Monday, March 15, 2010

More time to fail




The South African transport department announced on Monday that learner’s licences will now be valid for two years instead of the previous 18 months.
The department also saw fit to extend testing hours for driver’s licences to 5pm on Saturdays and from 7am until 1pm on Sundays.

All of which should be great news. After all, the process for acquiring your driver’s licence in this country is renowned for its incredible inefficiency.

Well, I’m of the opinion that these latest announcements are actually rubbish and an admission of a serious fault.
The transport department is in fact saying that the service they’re currently offering is so poor that 18 months is too little time to get your driver’s licence and that you need at least two years - factoring in a few laughable failures along the way - to get that plastic card with an awful black and white image of you plucked on it.

These new time extensions don’t address the fundamental issues pertaining to getting your licence. The primary one is K53, the “defensive-orientated” style of driving that we’re all taught and that’s apparently the safest.
It is nothing more than a style of driving designed to make you fail. Checking blind spots every 8 seconds, reversing like a fool while surrounded by poles, pulling up your handbrake constantly and generally frustrating the hell out of all other drivers doesn’t constitute safe driving.

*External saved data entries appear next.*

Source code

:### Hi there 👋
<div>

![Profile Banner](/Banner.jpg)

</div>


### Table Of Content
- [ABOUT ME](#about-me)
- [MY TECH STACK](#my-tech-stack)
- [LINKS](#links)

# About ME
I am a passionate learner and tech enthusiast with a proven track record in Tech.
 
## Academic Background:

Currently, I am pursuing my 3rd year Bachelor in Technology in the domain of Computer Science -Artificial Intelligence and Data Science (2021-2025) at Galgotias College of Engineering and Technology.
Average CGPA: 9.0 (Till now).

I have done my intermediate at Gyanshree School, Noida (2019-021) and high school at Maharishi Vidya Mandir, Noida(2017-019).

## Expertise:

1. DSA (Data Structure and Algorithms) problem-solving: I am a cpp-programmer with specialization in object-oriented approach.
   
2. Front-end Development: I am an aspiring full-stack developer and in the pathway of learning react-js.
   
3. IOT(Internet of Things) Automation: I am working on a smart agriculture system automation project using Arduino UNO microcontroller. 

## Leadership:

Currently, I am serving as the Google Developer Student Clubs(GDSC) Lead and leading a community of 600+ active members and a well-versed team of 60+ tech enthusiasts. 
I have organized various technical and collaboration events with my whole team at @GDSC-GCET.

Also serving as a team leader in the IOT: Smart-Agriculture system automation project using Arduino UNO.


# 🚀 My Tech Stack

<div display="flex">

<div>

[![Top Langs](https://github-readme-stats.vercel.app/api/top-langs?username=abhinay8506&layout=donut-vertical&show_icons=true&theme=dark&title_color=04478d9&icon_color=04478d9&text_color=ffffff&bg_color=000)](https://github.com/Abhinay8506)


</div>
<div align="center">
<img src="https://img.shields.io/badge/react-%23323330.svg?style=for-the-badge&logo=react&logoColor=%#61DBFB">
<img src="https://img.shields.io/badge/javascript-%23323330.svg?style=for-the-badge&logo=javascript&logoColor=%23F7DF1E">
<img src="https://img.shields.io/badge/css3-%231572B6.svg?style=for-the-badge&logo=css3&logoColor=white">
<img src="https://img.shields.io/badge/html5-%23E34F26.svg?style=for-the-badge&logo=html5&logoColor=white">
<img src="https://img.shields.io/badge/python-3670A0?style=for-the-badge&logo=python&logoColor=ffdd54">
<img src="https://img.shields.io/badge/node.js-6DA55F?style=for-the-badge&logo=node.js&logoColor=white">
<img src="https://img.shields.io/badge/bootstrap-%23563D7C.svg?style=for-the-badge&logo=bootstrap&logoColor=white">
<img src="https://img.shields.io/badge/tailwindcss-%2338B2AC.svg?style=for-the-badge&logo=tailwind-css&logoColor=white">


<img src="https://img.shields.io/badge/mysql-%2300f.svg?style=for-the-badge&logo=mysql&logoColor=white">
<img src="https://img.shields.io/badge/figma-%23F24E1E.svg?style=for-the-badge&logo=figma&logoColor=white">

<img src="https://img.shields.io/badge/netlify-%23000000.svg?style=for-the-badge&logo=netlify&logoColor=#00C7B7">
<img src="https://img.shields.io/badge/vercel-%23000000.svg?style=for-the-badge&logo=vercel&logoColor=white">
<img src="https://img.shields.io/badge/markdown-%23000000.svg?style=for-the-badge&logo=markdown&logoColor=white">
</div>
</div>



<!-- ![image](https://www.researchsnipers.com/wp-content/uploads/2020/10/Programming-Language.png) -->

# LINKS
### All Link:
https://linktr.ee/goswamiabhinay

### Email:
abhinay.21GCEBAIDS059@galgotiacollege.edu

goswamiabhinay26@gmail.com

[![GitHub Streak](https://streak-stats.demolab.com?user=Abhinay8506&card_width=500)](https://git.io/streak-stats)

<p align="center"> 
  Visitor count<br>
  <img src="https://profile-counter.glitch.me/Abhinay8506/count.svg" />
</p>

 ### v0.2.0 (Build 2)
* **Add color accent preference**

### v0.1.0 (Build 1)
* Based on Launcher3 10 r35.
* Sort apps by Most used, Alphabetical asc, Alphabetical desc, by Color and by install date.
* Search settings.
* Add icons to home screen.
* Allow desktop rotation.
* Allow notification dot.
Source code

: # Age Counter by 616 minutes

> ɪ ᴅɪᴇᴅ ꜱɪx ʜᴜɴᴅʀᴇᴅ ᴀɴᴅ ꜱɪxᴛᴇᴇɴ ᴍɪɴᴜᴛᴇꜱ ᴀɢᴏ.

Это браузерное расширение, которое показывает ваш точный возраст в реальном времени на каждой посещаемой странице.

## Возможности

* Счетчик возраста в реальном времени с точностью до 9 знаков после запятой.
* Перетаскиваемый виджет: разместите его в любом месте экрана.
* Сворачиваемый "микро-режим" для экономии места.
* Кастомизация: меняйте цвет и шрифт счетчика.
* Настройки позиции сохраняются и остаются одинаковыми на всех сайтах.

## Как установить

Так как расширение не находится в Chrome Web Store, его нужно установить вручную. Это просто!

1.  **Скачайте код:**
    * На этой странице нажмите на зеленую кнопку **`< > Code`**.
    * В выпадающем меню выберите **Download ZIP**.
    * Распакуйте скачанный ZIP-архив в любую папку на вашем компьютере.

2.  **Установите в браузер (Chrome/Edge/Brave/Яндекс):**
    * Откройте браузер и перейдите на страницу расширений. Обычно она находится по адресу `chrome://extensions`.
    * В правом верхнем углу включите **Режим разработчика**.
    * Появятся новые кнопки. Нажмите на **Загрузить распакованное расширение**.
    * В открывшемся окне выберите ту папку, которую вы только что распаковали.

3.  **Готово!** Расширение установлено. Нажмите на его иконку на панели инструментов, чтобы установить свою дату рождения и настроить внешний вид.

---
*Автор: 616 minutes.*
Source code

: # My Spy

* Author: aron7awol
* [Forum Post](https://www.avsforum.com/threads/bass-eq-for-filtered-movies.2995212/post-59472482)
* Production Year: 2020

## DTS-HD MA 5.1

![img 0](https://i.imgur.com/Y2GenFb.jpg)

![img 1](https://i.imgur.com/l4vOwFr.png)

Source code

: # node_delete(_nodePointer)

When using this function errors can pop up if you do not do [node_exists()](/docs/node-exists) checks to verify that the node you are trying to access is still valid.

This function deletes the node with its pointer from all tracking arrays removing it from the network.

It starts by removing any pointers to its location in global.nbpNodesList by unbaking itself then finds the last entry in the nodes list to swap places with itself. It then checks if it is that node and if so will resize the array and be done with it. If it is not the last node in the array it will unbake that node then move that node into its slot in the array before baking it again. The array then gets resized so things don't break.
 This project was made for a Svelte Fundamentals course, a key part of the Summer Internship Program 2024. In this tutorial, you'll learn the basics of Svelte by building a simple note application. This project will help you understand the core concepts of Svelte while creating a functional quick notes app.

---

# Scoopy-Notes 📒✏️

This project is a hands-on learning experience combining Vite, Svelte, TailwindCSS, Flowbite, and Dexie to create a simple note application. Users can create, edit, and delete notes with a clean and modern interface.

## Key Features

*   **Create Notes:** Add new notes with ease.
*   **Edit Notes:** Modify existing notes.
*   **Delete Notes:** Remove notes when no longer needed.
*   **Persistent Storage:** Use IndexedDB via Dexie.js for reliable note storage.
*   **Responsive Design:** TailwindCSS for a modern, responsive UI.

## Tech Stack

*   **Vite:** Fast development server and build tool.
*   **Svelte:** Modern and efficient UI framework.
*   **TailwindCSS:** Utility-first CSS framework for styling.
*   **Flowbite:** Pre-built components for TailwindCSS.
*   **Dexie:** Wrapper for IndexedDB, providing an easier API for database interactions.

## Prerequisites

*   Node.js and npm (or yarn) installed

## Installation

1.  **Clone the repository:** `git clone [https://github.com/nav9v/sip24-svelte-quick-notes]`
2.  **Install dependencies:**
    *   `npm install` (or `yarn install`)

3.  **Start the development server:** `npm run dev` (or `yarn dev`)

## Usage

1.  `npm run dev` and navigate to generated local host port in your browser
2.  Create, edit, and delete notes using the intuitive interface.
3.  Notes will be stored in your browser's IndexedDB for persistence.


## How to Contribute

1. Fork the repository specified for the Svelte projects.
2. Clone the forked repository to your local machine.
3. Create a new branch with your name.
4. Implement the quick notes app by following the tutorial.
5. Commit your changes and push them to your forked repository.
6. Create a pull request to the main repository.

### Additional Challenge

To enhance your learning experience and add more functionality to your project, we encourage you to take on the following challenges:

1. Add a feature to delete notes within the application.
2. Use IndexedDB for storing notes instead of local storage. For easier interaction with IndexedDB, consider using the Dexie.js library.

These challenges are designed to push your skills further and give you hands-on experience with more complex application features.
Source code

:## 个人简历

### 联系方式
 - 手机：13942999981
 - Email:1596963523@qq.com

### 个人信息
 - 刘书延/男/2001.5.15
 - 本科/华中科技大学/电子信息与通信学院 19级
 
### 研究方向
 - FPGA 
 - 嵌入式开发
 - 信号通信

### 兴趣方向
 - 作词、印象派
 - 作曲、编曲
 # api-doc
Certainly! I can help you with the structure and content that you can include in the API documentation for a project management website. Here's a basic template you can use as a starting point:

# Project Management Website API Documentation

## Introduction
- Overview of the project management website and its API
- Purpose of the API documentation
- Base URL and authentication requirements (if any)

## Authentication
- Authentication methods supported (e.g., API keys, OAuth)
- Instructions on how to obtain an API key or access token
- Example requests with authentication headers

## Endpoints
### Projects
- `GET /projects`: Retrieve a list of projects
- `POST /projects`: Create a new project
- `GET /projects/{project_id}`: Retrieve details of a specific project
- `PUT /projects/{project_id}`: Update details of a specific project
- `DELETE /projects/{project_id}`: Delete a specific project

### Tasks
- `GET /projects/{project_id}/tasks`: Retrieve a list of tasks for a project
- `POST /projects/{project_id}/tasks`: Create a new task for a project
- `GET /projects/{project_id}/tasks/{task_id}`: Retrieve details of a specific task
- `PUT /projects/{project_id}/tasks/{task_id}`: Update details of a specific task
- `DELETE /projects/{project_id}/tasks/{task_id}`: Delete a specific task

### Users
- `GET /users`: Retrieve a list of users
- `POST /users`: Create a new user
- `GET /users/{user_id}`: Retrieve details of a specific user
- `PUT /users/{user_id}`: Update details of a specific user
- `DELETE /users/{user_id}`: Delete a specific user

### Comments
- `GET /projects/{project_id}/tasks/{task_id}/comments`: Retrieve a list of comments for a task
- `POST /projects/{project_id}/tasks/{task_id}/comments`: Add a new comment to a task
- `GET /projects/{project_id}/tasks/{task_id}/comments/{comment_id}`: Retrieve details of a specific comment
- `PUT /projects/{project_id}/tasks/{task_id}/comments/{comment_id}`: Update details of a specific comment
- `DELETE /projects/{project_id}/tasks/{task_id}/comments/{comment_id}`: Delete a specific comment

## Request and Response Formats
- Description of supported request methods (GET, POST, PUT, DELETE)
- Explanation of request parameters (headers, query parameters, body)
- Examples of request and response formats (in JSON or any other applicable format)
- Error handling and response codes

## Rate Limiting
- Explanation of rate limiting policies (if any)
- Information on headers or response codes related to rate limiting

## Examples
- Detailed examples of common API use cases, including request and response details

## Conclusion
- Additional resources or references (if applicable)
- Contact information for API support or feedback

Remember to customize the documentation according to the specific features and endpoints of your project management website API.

It is obvious that everyone stops using K53 immediately when they pass their drivers test. I failed twice and the first time, the vastly overweight cop that angrily failed me and drove me back to the testing centre certainly didn’t do his observations.

Consider this; I have 3 close friends who have all fallen victim to our driver testing system. Add me to the equation and we’ve failed a combined 14 times. Driving lessons are now something like R150 each. It’s R100 just to apply for your test if memory serves me correctly.
My point is that we’ve spent a revolting amount of money desperately trying to get our licences. How less fortunate people without the luxury of repeatedly trying over and over again are able to cope is beyond me.

Driving tests need to be adjusted to in fact be a test of basic driving skill and the ability to control a vehicle rather than a series of convoluted procedures and rules one has to follow.

Until then, no amount of misguiding government talk will stop me from believing that more time to fail your driver’s licence is really all we’ve been offered.